The third and highest dose of the novel gene-vector combination is scheduled to be infused into the fifth and sixth study participants by mid-January. Investigators will then decide whether to expand the trial to include four more adults with severe hemophilia B. Study participants were all recruited at UCL/Royal Free Hospital through the efforts of co-author Edward G.D. Tuddenham, M.D.
Davidoff and Nathwani noted that hemophilia B has been the main focus of gene therapy efforts for disorders affecting the liver because the threshold required for therapeutic effect is modest. In patients with severe hemophilia B whose baseline level of Factor IX is less than 1 percent, generating expression of just 5 percent has the potential to dramatically affect their quality of life, reducing disabling and painful episodes of bleeding and eliminating the need for costly infusions of the protein.

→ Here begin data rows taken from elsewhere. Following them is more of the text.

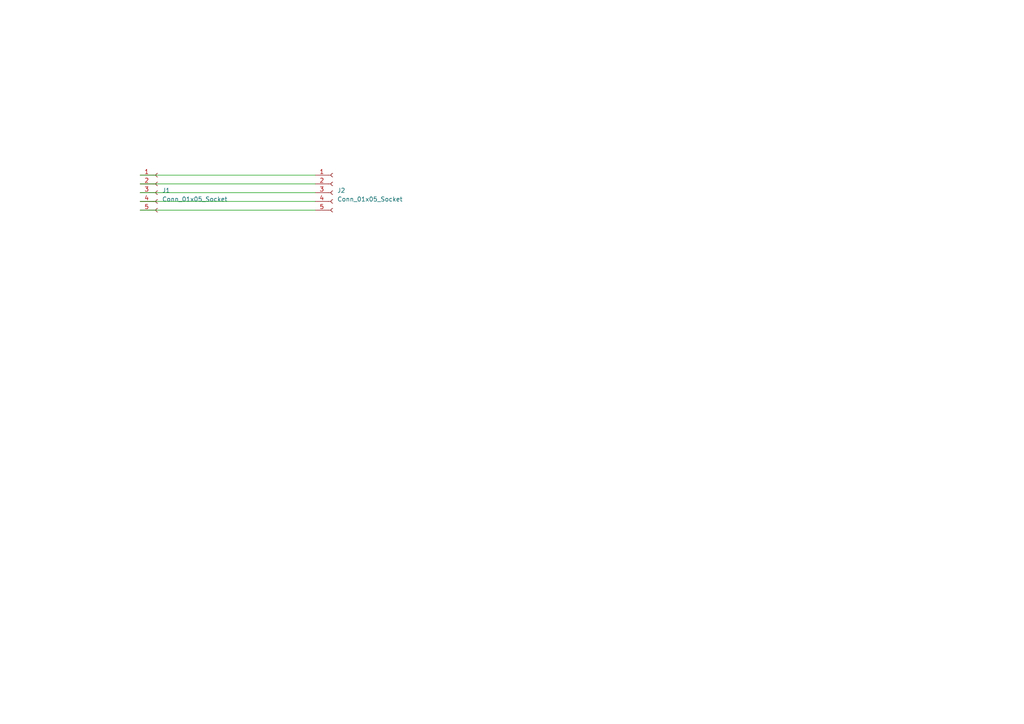
<source format=kicad_sch>
(kicad_sch (version 20230121) (generator eeschema)

  (uuid 6297f412-665f-4011-8e6f-f5a1d3a9c555)

  (paper "A4")

  (title_block
    (title "Trackpoint MTM Connector")
  )

  


  (wire (pts (xy 40.64 50.8) (xy 91.44 50.8))
    (stroke (width 0) (type default))
    (uuid 102c4713-3afe-48e6-a5ad-c354d25880f3)
  )
  (wire (pts (xy 40.64 58.42) (xy 91.44 58.42))
    (stroke (width 0) (type default))
    (uuid 3c7301e7-0164-404a-b648-87c071187d03)
  )
  (wire (pts (xy 40.64 53.34) (xy 91.44 53.34))
    (stroke (width 0) (type default))
    (uuid 60fbd5cc-4e77-4e7e-8313-59526a9429d8)
  )
  (wire (pts (xy 40.64 60.96) (xy 91.44 60.96))
    (stroke (width 0) (type default))
    (uuid a2ce526b-99bc-4120-aa8c-1496a5bf7e00)
  )
  (wire (pts (xy 40.64 55.88) (xy 91.44 55.88))
    (stroke (width 0) (type default))
    (uuid db52ab27-6766-45f5-936c-3df141b097d9)
  )

  (symbol (lib_id "Connector:Conn_01x05_Socket") (at 96.52 55.88 0) (unit 1)
    (in_bom yes) (on_board yes) (dnp no) (fields_autoplaced)
    (uuid 36e9ee8e-c473-4c28-87a9-e382f2179d3c)
    (property "Reference" "J2" (at 97.79 55.245 0)
      (effects (font (size 1.27 1.27)) (justify left))
    )
    (property "Value" "Conn_01x05_Socket" (at 97.79 57.785 0)
      (effects (font (size 1.27 1.27)) (justify left))
    )
    (property "Footprint" "Connector_PinSocket_2.54mm:PinSocket_1x05_P2.54mm_Vertical" (at 96.52 55.88 0)
      (effects (font (size 1.27 1.27)) hide)
    )
    (property "Datasheet" "~" (at 96.52 55.88 0)
      (effects (font (size 1.27 1.27)) hide)
    )
    (pin "1" (uuid 0d9bfdaa-bc3f-4def-a9a9-e033c6ec3158))
    (pin "2" (uuid df8d11e0-b36b-43cb-8920-cdb5a7126482))
    (pin "3" (uuid ef63eb90-7a4e-4ec5-a34b-69e4d301ce73))
    (pin "4" (uuid 84623d07-8f0a-4598-8a86-0a36ffe74eb4))
    (pin "5" (uuid 29011ba0-3fc5-4ff4-bdc3-96407f7eaf56))
    (instances
      (project "trackpoint-mtm-connector"
        (path "/6297f412-665f-4011-8e6f-f5a1d3a9c555"
          (reference "J2") (unit 1)
        )
      )
    )
  )

  (symbol (lib_id "Connector:Conn_01x05_Socket") (at 45.72 55.88 0) (unit 1)
    (in_bom yes) (on_board yes) (dnp no) (fields_autoplaced)
    (uuid 6e41b6f1-bb21-40dd-8747-932142394457)
    (property "Reference" "J1" (at 46.99 55.245 0)
      (effects (font (size 1.27 1.27)) (justify left))
    )
    (property "Value" "Conn_01x05_Socket" (at 46.99 57.785 0)
      (effects (font (size 1.27 1.27)) (justify left))
    )
    (property "Footprint" "Connector_Molex:Molex_Pico-EZmate_78171-0005_1x05-1MP_P1.20mm_Vertical" (at 45.72 55.88 0)
      (effects (font (size 1.27 1.27)) hide)
    )
    (property "Datasheet" "~" (at 45.72 55.88 0)
      (effects (font (size 1.27 1.27)) hide)
    )
    (pin "1" (uuid 16aeefee-87eb-4816-95c3-0f19653bc2eb))
    (pin "2" (uuid a29ece84-23ab-49dc-9bda-2d5446c98d11))
    (pin "3" (uuid 13a3c067-310f-4dca-9a4a-dc2788394740))
    (pin "4" (uuid cbf3d653-fcff-47af-b5c3-938a484d4104))
    (pin "5" (uuid c612ece7-5425-43cb-8ccf-405088dca895))
    (instances
      (project "trackpoint-mtm-connector"
        (path "/6297f412-665f-4011-8e6f-f5a1d3a9c555"
          (reference "J1") (unit 1)
        )
      )
    )
  )

  (sheet_instances
    (path "/" (page "1"))
  )
)

</source>
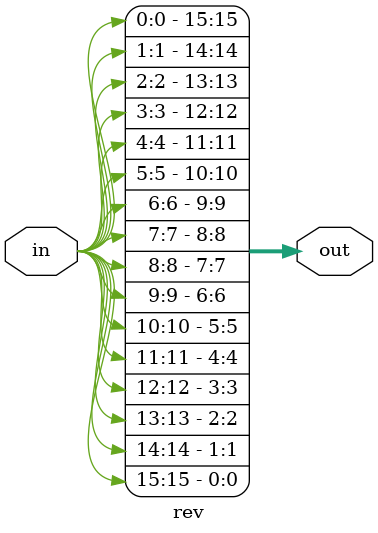
<source format=v>
module rev (in, out);
    input [15:0] in; 
    output [15:0] out; 
    
    assign out = {in[0],in[1],in[2],in[3],in[4],
            in[5],in[6], in[7], in[8],
            in[9],in[10],in[11],in[12],
            in[13],in[14],in[15]};
endmodule
</source>
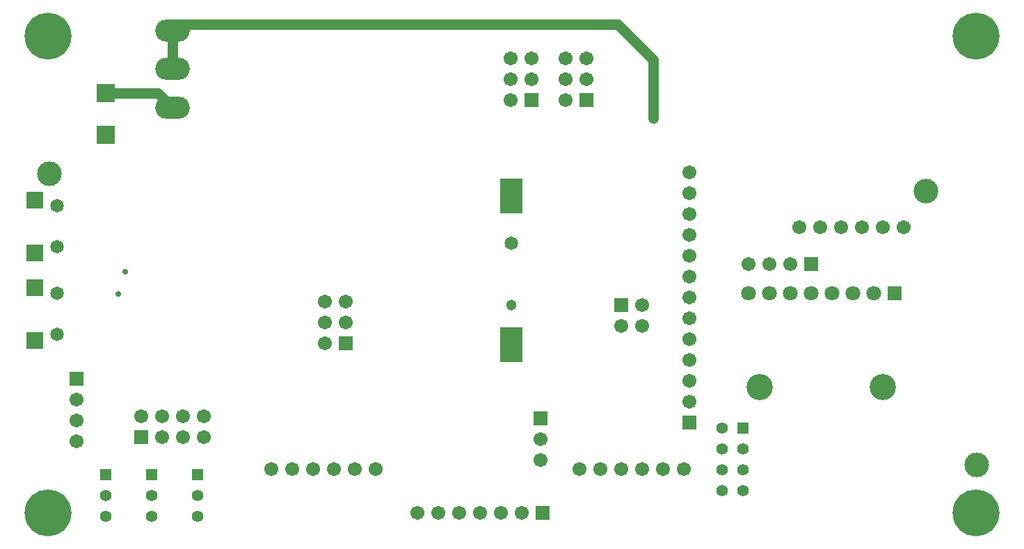
<source format=gbs>
G04*
G04 #@! TF.GenerationSoftware,Altium Limited,Altium Designer,18.1.2 (67)*
G04*
G04 Layer_Color=16711935*
%FSLAX25Y25*%
%MOIN*%
G70*
G01*
G75*
%ADD58C,0.11811*%
%ADD88C,0.06706*%
%ADD89R,0.06706X0.06706*%
%ADD90R,0.08280X0.07887*%
%ADD91C,0.06509*%
%ADD92C,0.05131*%
%ADD93R,0.08674X0.08674*%
%ADD94C,0.22453*%
%ADD95C,0.12611*%
%ADD96C,0.07099*%
%ADD97R,0.07099X0.07099*%
%ADD98C,0.05524*%
%ADD99R,0.05524X0.05524*%
%ADD100R,0.06706X0.06706*%
%ADD101O,0.16548X0.10642*%
%ADD102C,0.02800*%
%ADD126C,0.05000*%
%ADD127R,0.10642X0.16548*%
D58*
X12500Y174300D02*
D03*
X432500Y165900D02*
D03*
X456900Y34800D02*
D03*
D88*
X25500Y46000D02*
D03*
Y56000D02*
D03*
Y66000D02*
D03*
X169000Y32500D02*
D03*
X119000D02*
D03*
X129000D02*
D03*
X139000D02*
D03*
X149000D02*
D03*
X159000D02*
D03*
X144700Y113100D02*
D03*
X154700D02*
D03*
X144700Y103100D02*
D03*
X154700D02*
D03*
X144700Y93100D02*
D03*
X316500Y32500D02*
D03*
X266500D02*
D03*
X276500D02*
D03*
X286500D02*
D03*
X296500D02*
D03*
X306500D02*
D03*
X229000Y11500D02*
D03*
X239000D02*
D03*
X219000D02*
D03*
X209000D02*
D03*
X199000D02*
D03*
X189000D02*
D03*
X296500Y101200D02*
D03*
X286500D02*
D03*
X296500Y111200D02*
D03*
X319200Y65000D02*
D03*
Y75000D02*
D03*
Y85000D02*
D03*
Y95000D02*
D03*
Y105000D02*
D03*
Y115000D02*
D03*
Y125000D02*
D03*
Y135000D02*
D03*
Y145000D02*
D03*
Y155000D02*
D03*
Y165000D02*
D03*
Y175000D02*
D03*
X86500Y58000D02*
D03*
Y48000D02*
D03*
X76500Y58000D02*
D03*
Y48000D02*
D03*
X66500Y58000D02*
D03*
Y48000D02*
D03*
X56500Y58000D02*
D03*
X367500Y131000D02*
D03*
X357500D02*
D03*
X347500D02*
D03*
X248000Y37000D02*
D03*
Y47000D02*
D03*
X233700Y229600D02*
D03*
X243700D02*
D03*
X233700Y219600D02*
D03*
X243700D02*
D03*
X233700Y209600D02*
D03*
X260000Y229600D02*
D03*
X270000D02*
D03*
X260000Y219600D02*
D03*
X270000D02*
D03*
X260000Y209600D02*
D03*
X422000Y148500D02*
D03*
X412000D02*
D03*
X402000D02*
D03*
X392000D02*
D03*
X382000D02*
D03*
X372000D02*
D03*
D89*
X25500Y76000D02*
D03*
X154700Y93100D02*
D03*
X286500Y111200D02*
D03*
X319200Y55000D02*
D03*
X248000Y57000D02*
D03*
X243700Y209600D02*
D03*
X270000D02*
D03*
D90*
X5500Y136465D02*
D03*
Y161662D02*
D03*
Y94464D02*
D03*
Y119661D02*
D03*
D91*
X16130Y158906D02*
D03*
Y139220D02*
D03*
X234000Y141000D02*
D03*
X16130Y116906D02*
D03*
Y97220D02*
D03*
D92*
X234000Y111472D02*
D03*
D93*
X39500Y213000D02*
D03*
Y193000D02*
D03*
D94*
X11811Y11811D02*
D03*
X456693Y240158D02*
D03*
X11811D02*
D03*
X456693Y11811D02*
D03*
D95*
X353012Y71843D02*
D03*
X411988D02*
D03*
D96*
X347500Y117000D02*
D03*
X357500D02*
D03*
X367500D02*
D03*
X377500D02*
D03*
X387500D02*
D03*
X397500D02*
D03*
X407500D02*
D03*
D97*
X417500D02*
D03*
D98*
X344800Y22400D02*
D03*
X334800D02*
D03*
X344800Y32400D02*
D03*
X334800D02*
D03*
X344800Y42400D02*
D03*
X334800D02*
D03*
Y52400D02*
D03*
X39500Y20000D02*
D03*
Y10000D02*
D03*
X61500Y20000D02*
D03*
Y10000D02*
D03*
X83500Y20000D02*
D03*
Y10000D02*
D03*
D99*
X344800Y52400D02*
D03*
X39500Y30000D02*
D03*
X61500D02*
D03*
X83500D02*
D03*
D100*
X249000Y11500D02*
D03*
X56500Y48000D02*
D03*
X377500Y131000D02*
D03*
D101*
X71500Y243004D02*
D03*
Y205996D02*
D03*
Y224500D02*
D03*
D102*
X49000Y127400D02*
D03*
X45700Y116800D02*
D03*
D126*
X302000Y201000D02*
Y229000D01*
X285000Y246000D02*
X302000Y229000D01*
X74496Y246000D02*
X285000D01*
X71500Y243004D02*
X74496Y246000D01*
X71500Y224500D02*
Y243004D01*
X64496Y213000D02*
X71500Y205996D01*
X39500Y213000D02*
X64496D01*
D127*
X234000Y92346D02*
D03*
Y163646D02*
D03*
M02*

</source>
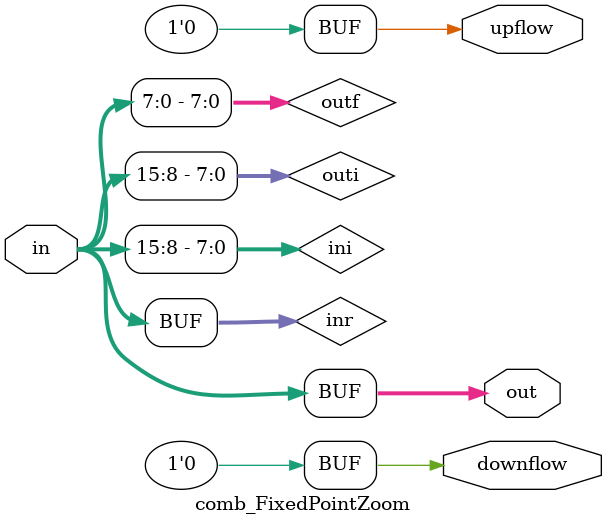
<source format=sv>
module comb_FixedPointZoom #(
    parameter WII  = 8,
    parameter WIF  = 8,
    parameter WOI  = 8,
    parameter WOF  = 8,
    parameter bit ROOF = 1,
    parameter bit ROUND= 1
)(
    input  logic [WII+WIF-1:0] in,
    output logic [WOI+WOF-1:0] out,
    output logic upflow, downflow
);

logic [WII+WOF-1:0] inr;
logic [WII-1:0] ini;
logic [WOI-1:0] outi;
logic [WOF-1:0] outf;

generate if(WOF<WIF)
    always @ (*) begin
        inr = in[WII+WIF-1:WIF-WOF];
        if(ROUND & in[WIF-WOF-1]) inr++;
    end
else
    always @ (*) begin
        inr[WII+WOF-1:WOF-WIF] = in;
        if(WOF>WIF) inr[WOF-WIF-1:0] = '0;
    end
endgenerate

generate if(WOI<WII) begin
    always @ (*) begin
        {ini, outf} = inr;
        {upflow, downflow} = '0;
        outi = ini[WOI-1:0];
        if         ( ~ini[WII-1] & |ini[WII-2:WOI-1] ) begin
            upflow = 1;
            if(ROOF) begin
                outi[WOI-1] = 1'b0;
                for(int i=0;i<WOI-1;i++) outi[i] = 1'b1;
                outf = '1;
            end
        end else if(  ini[WII-1] & ~(&ini[WII-2:WOI-1]) ) begin
            downflow = 1;
            if(ROOF) begin
                outi[WOI-1] = 1'b1;
                for(int i=0;i<WOI-1;i++) outi[i] = 1'b0;
                outf = '0;
            end
        end
    end
end else begin
    always @ (*) begin
        {ini, outf} = inr;
        {upflow, downflow} = '0;
        outi[WII-1:0] = ini;
        for(int ii=WII; ii<WOI; ii++) outi[ii] = ini[WII-1];
    end
end endgenerate

assign out = {outi, outf};

endmodule

</source>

Factor IX is needed for normal clot formation. A mutation in the gene that carries instructions for assembling the protein leaves about 1 in 30,000 individuals at risk for disabling episodes of internal and external bleeding. The gene is carried on the X chromosome, and the disorder is almost exclusively a male disease.
The trial vector was made at the Children's Good Manufacturing Practices (GMP), LLC, facility, on the St. Jude campus. The GMP operates under government-approved manufacturing guidelines and produces the highly specialized medicines and vaccines that pharmaceutical companies are reluctant to pursue.